Других точек соприкосновения между ними, кажется, не существовало. Папа был сторонником спартанского образа жизни, его стихия — лыжные прогулки, походы, посиделки у костра, ночевки в палатках. Он постоянно звал маму с собой, но та всегда находила отговорки: «У меня даже нормальных ботинок (спортивного костюма, теплых перчаток) нет». Отец доставал и то, и другое, и третье — все складывалось в кладовку и пылилось без дела. Маме походы были совсем неинтересны, она ужасно переживала, что в доме нет «стенки», хрустальной люстры и других «шикарных вещей». Побывав у кого-то в гостях, сокрушалась: «А я даже людей в дом пригласить не могу. Что я им покажу?
Твои лыжи и коньки?!»
По настоянию мамы в старших группах детского сада нас с сестрой оформляли на «пятидневку», в школе мы вечно «зависали» в продленке, едва начинались каникулы, нас отправляли на три смены в летний лагерь. Дети не должны были болтаться под ногами у мамы, которая очень уставала на своей ответственной работе переводчика в Главном управлении по обслуживанию дипломатического корпуса при МИДе (ГлавУпДК) и имела право отдохнуть в тишине.
Когда не получалось достать путевки на все лето, папа брал нас с собой в экспедиции. Он работал преподавателем в МГУ, на геологическом факультете, и вывозил студентов на практику в Крым. Одна из таких поездок состоялась накануне нашего поступления в первый класс. В экспедиции вокруг папы вилась какая-то тетенька: ласково улыбалась, называла уменьшительно-ласкательным именем.
Нас вниманием тоже не обделяла — заплетала косички, приносила фрукты. Классическим бабником отец никогда не был, тем не менее от поклонниц не знал отбоя. Рост под два метра, осанка, светлые волосы, правильные породистые черты лица и остроумие действовали на женщин магически, и он, как я сейчас понимаю, этим пусть нечасто, но пользовался.

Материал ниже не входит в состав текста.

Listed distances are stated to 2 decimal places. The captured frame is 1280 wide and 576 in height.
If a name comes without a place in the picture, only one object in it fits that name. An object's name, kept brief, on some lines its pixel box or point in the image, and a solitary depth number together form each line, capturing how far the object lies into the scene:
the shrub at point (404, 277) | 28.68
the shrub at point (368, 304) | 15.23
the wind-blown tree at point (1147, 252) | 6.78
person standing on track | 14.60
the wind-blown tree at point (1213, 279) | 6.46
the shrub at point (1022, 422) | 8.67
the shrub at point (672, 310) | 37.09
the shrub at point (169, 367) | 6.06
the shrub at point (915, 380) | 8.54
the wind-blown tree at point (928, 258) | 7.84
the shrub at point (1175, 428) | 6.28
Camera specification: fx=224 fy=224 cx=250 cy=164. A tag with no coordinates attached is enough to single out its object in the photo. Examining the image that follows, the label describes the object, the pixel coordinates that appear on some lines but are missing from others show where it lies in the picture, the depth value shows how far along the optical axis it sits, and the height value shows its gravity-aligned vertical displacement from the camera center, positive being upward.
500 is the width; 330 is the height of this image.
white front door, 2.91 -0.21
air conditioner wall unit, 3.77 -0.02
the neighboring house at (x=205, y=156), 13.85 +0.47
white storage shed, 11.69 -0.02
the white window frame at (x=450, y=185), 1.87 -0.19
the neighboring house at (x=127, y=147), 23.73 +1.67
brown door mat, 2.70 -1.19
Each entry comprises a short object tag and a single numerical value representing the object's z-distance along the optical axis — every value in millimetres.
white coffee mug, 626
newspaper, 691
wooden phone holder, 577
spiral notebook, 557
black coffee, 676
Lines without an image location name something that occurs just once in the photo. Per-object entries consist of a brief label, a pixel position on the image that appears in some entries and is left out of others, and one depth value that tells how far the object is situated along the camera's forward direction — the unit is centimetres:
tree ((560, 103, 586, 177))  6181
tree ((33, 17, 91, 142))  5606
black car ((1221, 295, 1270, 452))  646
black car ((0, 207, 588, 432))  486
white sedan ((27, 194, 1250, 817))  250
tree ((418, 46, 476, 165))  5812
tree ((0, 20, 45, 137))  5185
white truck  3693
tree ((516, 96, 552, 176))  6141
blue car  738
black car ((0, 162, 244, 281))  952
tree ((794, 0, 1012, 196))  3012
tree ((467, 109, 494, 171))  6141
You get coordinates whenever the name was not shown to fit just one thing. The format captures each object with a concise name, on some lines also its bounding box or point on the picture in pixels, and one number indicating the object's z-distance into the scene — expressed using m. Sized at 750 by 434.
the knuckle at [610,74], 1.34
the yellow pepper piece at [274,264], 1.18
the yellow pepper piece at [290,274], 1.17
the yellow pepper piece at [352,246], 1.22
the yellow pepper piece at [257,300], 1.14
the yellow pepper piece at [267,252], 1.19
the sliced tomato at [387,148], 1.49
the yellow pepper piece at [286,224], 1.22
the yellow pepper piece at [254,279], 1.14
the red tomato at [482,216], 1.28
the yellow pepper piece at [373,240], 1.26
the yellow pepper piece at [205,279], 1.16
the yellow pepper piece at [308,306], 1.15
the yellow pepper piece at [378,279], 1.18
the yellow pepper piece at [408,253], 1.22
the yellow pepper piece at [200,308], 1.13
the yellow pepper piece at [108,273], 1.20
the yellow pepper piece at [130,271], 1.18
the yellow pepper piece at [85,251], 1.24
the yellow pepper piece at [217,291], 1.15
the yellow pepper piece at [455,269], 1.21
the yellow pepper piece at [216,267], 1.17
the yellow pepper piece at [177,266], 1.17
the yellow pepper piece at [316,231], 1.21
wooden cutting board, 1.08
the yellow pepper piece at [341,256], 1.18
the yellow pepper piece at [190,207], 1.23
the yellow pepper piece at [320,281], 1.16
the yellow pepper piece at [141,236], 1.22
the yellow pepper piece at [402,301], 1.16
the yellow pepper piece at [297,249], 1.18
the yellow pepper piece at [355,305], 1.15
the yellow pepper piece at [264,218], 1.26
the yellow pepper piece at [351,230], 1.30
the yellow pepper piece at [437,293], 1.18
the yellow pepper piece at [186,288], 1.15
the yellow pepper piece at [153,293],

Не уверена, что разрыв между родителями случился именно из-за «крымской тетеньки». Во всяком случае, мы с Анютой маме про нее ничего не рассказывали. Но теперь в нашем доме регулярно разражались скандалы. Стоило отцу переступить порог, как мама принималась язвительно расспрашивать, с кем он сегодня успел «поразвлекаться».
Рефреном звучало: «Все мужики — кобели!»
Отец записался на курсы немецкого языка, в школу бального танца — чтобы возвращаться домой попозже, когда все лягут спать. Я хорошо помню эти тягостные вечера. Вот мама на кухне открывает консервную банку. Руки трясутся, крышка не поддается. Банка с грохотом летит в угол. У мамы от рвущихся наружу слез дрожит лицо, пальцы рук скрючены, будто в судороге...
Так продолжалось года четыре, до тех пор, пока нам не дали квартиру в Чертаново. Отец ее отремонтировал, обустроил, но с нами не переехал. Однако ощущения, что папа нас бросил, ни у Анюты, ни у меня не было. Каждый день — телефонный звонок: «Дочки, как дела?» Празднование Нового года, дней рождения, Восьмого марта — вместе.